\begin{tabular}{|r|r|r|r|r|r|r|}
\hline$x$ & 1 & 2 & 3 & 4 & 5 & 6 \\
\hline$y$ & 1218 & 1863 & 2878 & 4624 & 6933 & 10597 \\
\hline
\end{tabular}
Use exponential regression to find an exponential function that best fits this data.
\[
f(x)=
\]
Use linear regression to find an linear function that best fits this data.
\[
g(x)=
\]
Of these two, which equation best fits the data?
Linear
Exponential

Step 1 ：First, we need to find the exponential function that best fits the data. To do this, we'll use the formula: \(f(x) = ab^x\) where a and b are constants.

Step 2 ：Next, we'll find the linear function that best fits the data.
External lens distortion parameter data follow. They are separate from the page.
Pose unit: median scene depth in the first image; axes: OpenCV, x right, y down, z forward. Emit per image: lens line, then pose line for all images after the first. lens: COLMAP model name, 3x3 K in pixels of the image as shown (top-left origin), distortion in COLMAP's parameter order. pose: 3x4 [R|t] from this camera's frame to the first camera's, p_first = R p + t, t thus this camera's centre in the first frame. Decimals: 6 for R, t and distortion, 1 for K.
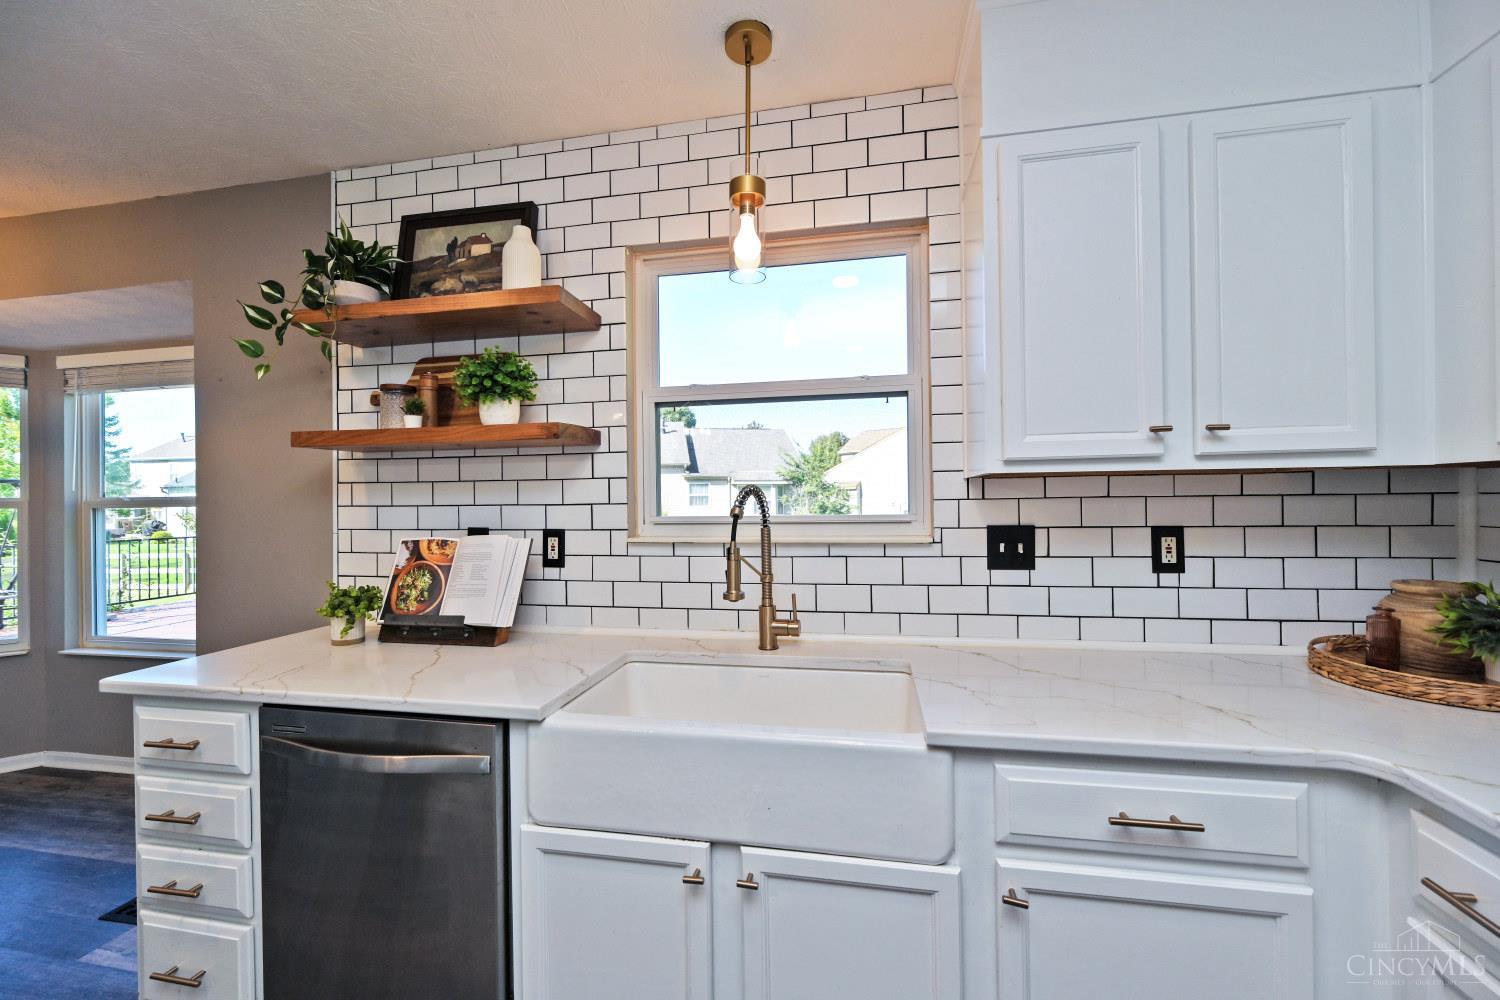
lens RADIAL K [[596.3, 0, 756.9], [0, 596.3, 502.9], [0, 0, 1]] dist [0.000288, -0.000167]
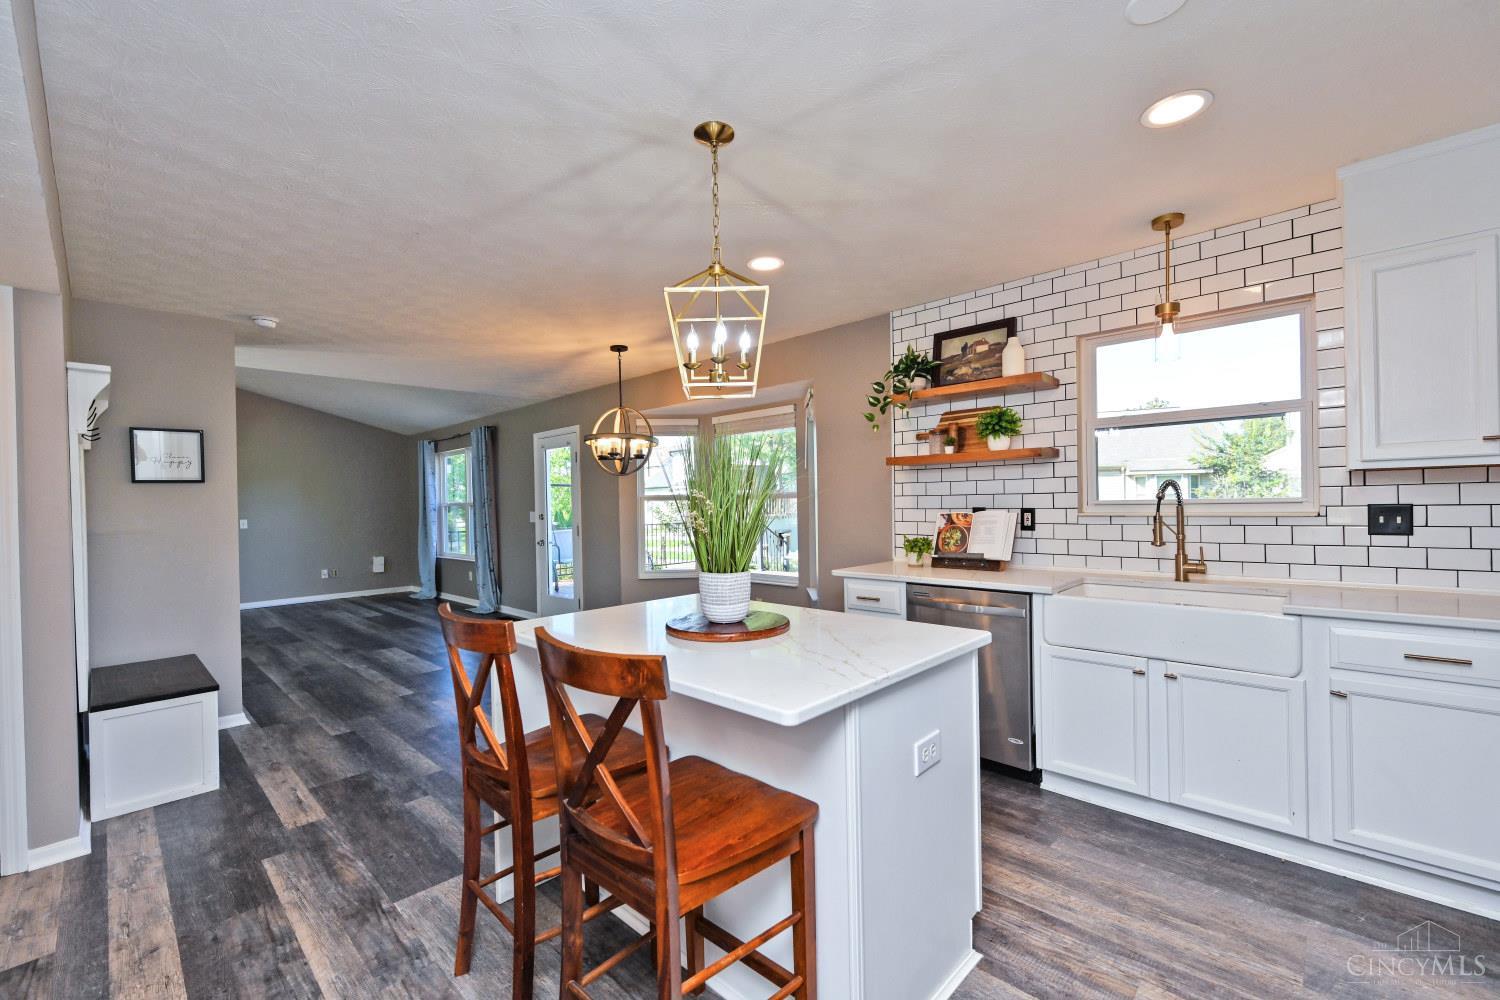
lens RADIAL K [[623.3, 0, 751.7], [0, 623.3, 504.5], [0, 0, 1]] dist [-0.000329, -0.000026]
pose [[0.836707, -0.001112, -0.547649, -0.028584], [0.006476, 0.999948, 0.007864, 0.015596], [0.547612, -0.010127, 0.836671, -0.954798]]
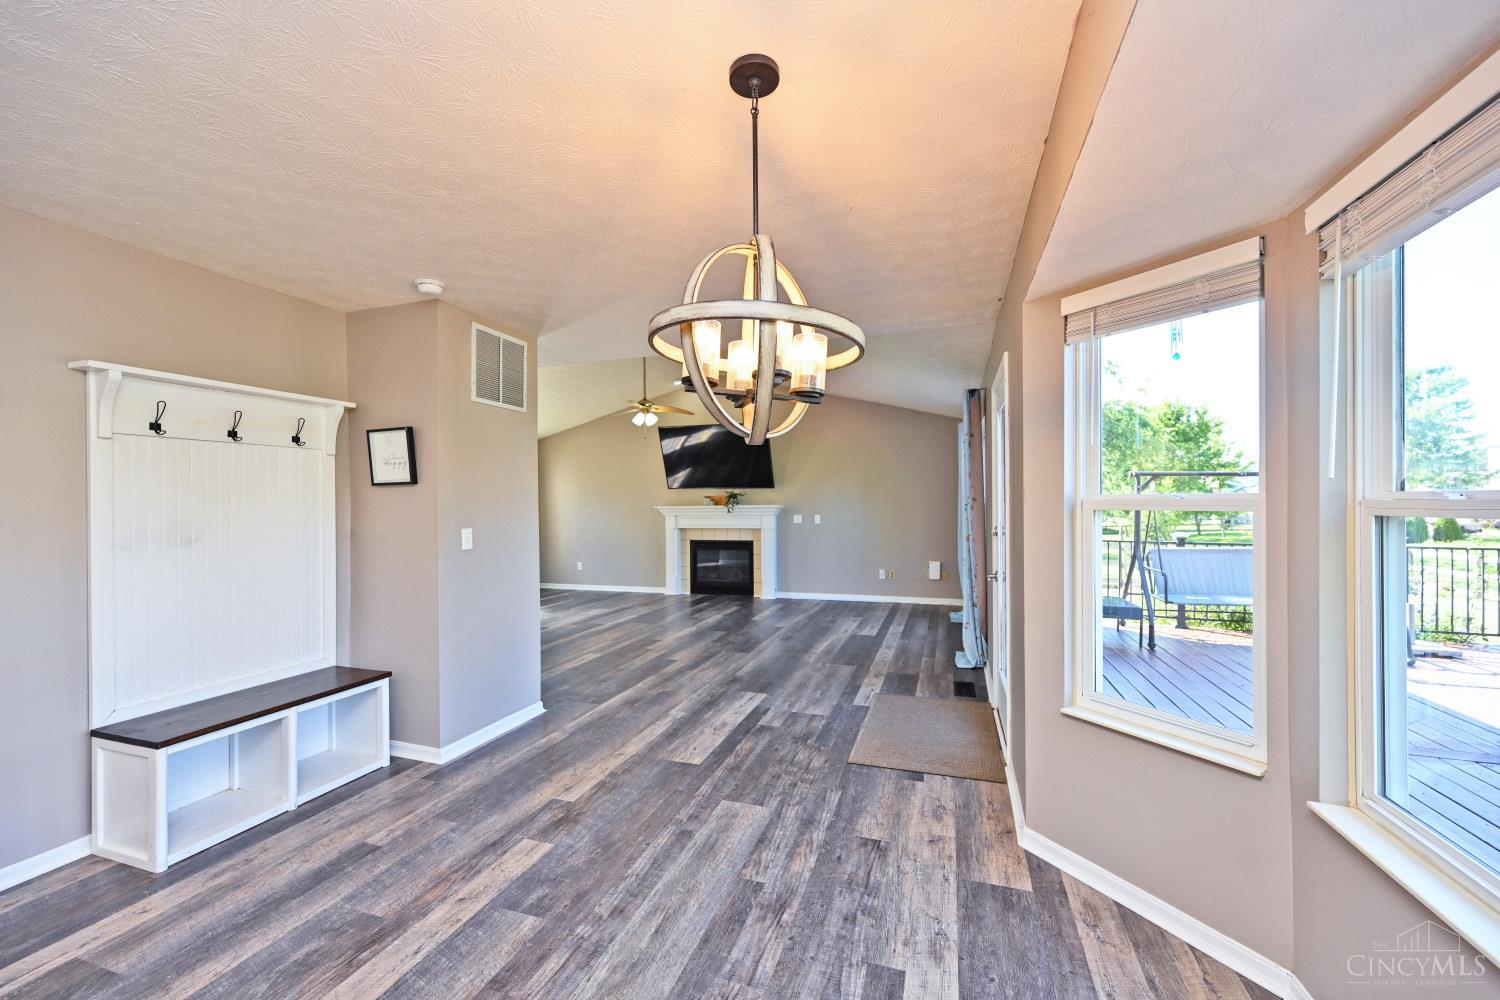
lens RADIAL K [[583.8, 0, 750.0], [0, 583.8, 500.0], [0, 0, 1]] dist [0.000239, -0.000019]
pose [[-0.140821, 0.006694, -0.990012, -1.093690], [0.002168, 0.999977, 0.006453, -0.014396], [0.990033, -0.001237, -0.140832, 1.064158]]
To do this, we'll use the formula: \(g(x) = mx + c\) where m is the slope and c is the y-intercept.

Step 3 ：Using the given data points and exponential regression, we find the exponential function: \(f(x) = 787.24 * 1.545^x\)

Step 4 ：Using the given data points and linear regression, we find the linear function: \(g(x) = 1824.31x - 1699.6\)

Step 5 ：Comparing the residuals of the two functions, we find that the exponential function has a lower residual value.

Step 6 ：\(\boxed{\text{The equation that best fits the data is the Exponential function: } f(x) = 787.24 * 1.545^x}\)